Many teachers asked if the game could record and report the students’ performances in the game. Co-designer Bob Hone and Lead Developer Chas Brown have designed and constructed learning management systems (LMS) on other educational game projects but the limited budget for Factitious (<$45K for all versions including the game platform) have so far precluded the development of this valuable feature. In addition to providing a teacher interface to let them define a list of students in a class, the LMS would also need to protect the privacy of students and a process for archiving student records. These features are not technically difficult but they do require sufficient resources to produce.

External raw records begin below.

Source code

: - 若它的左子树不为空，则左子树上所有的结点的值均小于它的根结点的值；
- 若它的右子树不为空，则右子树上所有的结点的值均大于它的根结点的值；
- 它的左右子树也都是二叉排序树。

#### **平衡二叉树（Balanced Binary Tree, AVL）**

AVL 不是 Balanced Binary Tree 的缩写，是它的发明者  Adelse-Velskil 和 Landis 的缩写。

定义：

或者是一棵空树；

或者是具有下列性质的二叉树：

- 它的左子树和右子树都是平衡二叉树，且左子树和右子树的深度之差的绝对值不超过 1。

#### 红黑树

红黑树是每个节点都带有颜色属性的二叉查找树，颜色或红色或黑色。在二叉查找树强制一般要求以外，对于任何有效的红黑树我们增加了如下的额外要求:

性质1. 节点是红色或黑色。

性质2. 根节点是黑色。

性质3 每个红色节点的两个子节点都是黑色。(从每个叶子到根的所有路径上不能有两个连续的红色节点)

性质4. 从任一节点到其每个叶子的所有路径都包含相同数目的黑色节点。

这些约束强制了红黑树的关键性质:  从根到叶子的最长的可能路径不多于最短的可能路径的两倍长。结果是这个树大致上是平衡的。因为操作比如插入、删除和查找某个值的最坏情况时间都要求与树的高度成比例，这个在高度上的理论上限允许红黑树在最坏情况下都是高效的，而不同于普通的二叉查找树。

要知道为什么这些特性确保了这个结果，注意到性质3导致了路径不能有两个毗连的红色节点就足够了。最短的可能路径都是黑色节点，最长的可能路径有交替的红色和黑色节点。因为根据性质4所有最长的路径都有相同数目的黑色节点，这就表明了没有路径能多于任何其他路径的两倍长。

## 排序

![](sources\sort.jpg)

Factitious Live! — Head-to-Head Competitive Play
This appealing game extension, designed by Bob Hone in 2017, would allow players to compete in challenging, one-on-one, online matches with players of similar abilities. Similar to the popular Quiz Up game of 2014, players would receive a ranking based on their previous wins and losses against other ranked players using the popular and powerful ELO ranking algorithm. To support the broad age range of the target audience, players could be initially grouped by age and/or grade level (when used in schools) to foster appropriate competition. The game would also include an Open competition for all ages.
Foreign Language Versions
The Factitious game platform was designed from the start to support multiple languages (UTF-16). Currently, game “modders” can use the authoring version of the game platform to add articles to the game, in any language supported by UTF-16. This feature was tested and confirmed by Maggie Farley during her Factitious workshops in Cambodia during the summer of 2018 to display articles in Khmer script (the game also works with Chinese characters!). To fully support use of foreign languages and non-roman alphabets, the Factitious game platform would be extended with a “localization” feature that would allow Factitious modders to translate all instructional and feedback text into the local language.
We welcome any comments and suggestions you may have on how to extend Factitious and continue its evolution as a valued media literacy resource.